Paris… sigh. Last week was my first experience traveling with a group of students overseas. It was wonderful. Not perfect, mind you: It rained some and it was cold, but it was PARIS for crying out loud. I was thrilled to watch my students experience French culture for the first time. We started off feeling very jet-lagged, but we had the city of love to soothe our discomfort. We saw Notre Dame and walked on the edge of the Seine River. On our first full day there, we learned about the history of the beloved city and visited the Louvre, where we were underwhelmed by the Mona Lisa. But we were still happy to have seen her mysterious, small face.

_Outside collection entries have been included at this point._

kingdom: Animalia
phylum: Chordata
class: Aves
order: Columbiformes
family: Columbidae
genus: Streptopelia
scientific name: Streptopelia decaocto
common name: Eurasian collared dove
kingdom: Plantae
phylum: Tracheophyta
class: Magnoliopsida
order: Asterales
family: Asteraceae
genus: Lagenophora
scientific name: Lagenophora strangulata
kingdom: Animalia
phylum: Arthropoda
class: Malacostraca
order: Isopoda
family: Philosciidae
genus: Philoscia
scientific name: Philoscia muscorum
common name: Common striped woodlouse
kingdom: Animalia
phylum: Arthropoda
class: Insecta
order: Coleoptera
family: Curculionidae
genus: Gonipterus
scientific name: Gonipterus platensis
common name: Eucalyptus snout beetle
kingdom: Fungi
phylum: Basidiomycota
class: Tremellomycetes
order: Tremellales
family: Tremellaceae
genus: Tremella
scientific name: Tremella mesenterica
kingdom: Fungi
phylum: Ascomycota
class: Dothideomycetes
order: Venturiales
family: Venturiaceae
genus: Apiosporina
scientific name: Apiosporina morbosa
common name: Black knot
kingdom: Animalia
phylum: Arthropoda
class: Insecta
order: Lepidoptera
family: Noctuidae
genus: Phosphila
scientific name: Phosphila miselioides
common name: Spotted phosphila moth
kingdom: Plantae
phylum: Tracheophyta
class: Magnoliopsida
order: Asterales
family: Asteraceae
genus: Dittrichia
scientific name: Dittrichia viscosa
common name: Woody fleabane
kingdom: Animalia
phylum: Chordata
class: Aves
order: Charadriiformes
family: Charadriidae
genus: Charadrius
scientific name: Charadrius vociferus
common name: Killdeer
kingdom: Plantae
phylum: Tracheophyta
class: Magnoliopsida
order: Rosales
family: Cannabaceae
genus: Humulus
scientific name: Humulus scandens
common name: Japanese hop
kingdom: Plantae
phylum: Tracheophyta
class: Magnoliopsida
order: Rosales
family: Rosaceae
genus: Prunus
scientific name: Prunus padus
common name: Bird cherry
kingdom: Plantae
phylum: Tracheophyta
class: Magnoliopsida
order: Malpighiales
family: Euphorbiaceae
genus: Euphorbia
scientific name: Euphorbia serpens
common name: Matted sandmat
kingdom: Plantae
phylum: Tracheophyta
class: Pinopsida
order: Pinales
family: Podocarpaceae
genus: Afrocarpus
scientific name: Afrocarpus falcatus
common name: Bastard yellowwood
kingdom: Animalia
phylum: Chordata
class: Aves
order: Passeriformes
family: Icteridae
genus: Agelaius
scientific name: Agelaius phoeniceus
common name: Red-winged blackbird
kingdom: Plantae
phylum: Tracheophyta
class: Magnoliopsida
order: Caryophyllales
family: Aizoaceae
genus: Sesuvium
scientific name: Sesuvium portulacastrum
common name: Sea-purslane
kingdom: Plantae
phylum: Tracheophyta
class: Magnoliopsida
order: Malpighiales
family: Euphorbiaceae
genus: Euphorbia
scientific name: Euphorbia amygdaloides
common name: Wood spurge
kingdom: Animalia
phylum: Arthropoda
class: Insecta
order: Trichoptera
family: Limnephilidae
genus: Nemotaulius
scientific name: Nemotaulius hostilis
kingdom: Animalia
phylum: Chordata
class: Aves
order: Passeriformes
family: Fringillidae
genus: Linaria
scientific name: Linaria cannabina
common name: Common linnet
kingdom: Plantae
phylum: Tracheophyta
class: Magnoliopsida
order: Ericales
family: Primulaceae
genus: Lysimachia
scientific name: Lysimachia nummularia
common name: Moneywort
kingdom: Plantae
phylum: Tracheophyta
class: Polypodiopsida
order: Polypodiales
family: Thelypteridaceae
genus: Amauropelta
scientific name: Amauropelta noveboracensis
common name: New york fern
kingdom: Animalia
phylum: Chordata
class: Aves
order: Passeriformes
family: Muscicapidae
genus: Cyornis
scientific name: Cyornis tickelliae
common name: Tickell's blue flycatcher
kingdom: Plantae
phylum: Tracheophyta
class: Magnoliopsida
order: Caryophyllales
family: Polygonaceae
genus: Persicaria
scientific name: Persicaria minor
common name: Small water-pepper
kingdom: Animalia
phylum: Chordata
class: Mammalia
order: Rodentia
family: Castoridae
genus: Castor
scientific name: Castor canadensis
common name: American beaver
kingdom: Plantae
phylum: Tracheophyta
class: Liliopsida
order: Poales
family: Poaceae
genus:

On Monday began what was to be for me the most memorable portion of the trip: we traveled to Normandy. We passed through Rouen and Honfleur, adorable French villages which are impossible to give you an appreciation for without “beaming” you there: the unique Norman architecture, which has both gothic and Celtic components, complete with cobblestones streets, takes you to a place that you thought only existed in story books. But the best is yet to come…
Words cannot describe the emotion we felt as we first set foot in the Normandy American cemetery. After having watched a movie in a 360 degree theater, reminding us of what actually took place on that horrible, wonderful day on June 6th, 1944, we couldn’t help but feel moved by the stories told about the men who paid for the freedom of others. Remembering that some pushed through their fears; knowing they were going to their deaths; learning that others died as soon as they disembarked from the ships because of the weight of their packs; pondering that some might have been trampled, many just gunned down, and yet through a miracle of God, the allies were victorious. As I looked at the German bunkers and artillery remains still left on the beaches, it was clear to me that God’s hand must have been in the battle that day. He helped us win a great victory, albeit at great cost. My heart is forever indebted to those brave men.
Returning from Normandy, we visited Monet’s house and gardens. Back in Paris, we finally braved the metro alone, without our Tour guide. And the stories we have to tell! One student fell into a baby stroller, one student had tourists become fascinated with her hair color and begin taking her pictures. One group visited the Père-la-chaise cemetery, where Jim Morrison is buried, and encountered a friendly stranger who told them all about several of the graves. Some of us were able to visit the Opera House, others the Musee d’Orsay (impressionist museum). We saw the gorgeous stain glass of La Sainte Chapelle. All of these made for wonderful stories. Last, but not least was the visit of two beautiful Châteaux: Chambord and Chenonceau, full of art and history.
My favorite part of the trip was experiencing the French people and culture, and seeing our kids experience it as well. I was able to meet a childhood friend for coffee. It was so wonderful to entrench myself back into the language, even if just for a little while. I was proud of the times when the students ordered food in French or tried their hand at communicating about other things too (i.e. “où sont les toilettes?”)
THE FOOD!!! Well… let’s see: fresh FRENCH bread every morning for breakfast, croissants, pain-au-chocolats, goat cheese from an actual goat cheese farm, crêpes, galettes, boeuf Bourgignon, confiture, crème brulée, mousse au chocolat, macarons, éclairs. Need I say more? Norman salads and quiche Lorraine…. Even McDonald’s had better quality food than ours! One of my students was able to buy macarons at the McDonald’s in Rouen.
I am so thankful for ACIS, the group that we traveled with. I felt very well taken care of. The Tour guide and manager did an excellent job of taking us to places where we most wanted to go and telling us every tidbit of history that he could think of. It is my deep hope and desire that many, many more Westfield students will take advantage of the trips that we hope to offer in the future. I would like to travel again in a few years, and other teachers are talking about leading a trip as well. Traveling away from your state, country, and comfort zone is so important to the shaping of your paradigm. It broadens your horizons. It helps you see outside of yourself. It reminds us all that we are not the center of the universe, that there are other ways to live. One of the most important things that we can offer our students is to help them open their hearts and mind to others. This is also the mind of Christ: thinking of others more highly than yourself. Foreign travel doesn’t solve all world problems, but it certainly is a great place to start teaching the value of our fellowman, no matter the race.
Every time I leave France, I feel like I leave a small part of myself behind. This time was no exception. Probably because I grew up in Nantes, the French will always have a special place in my heart. I am so thankful to have had this opportunity. I hope to share the next one with many more of you!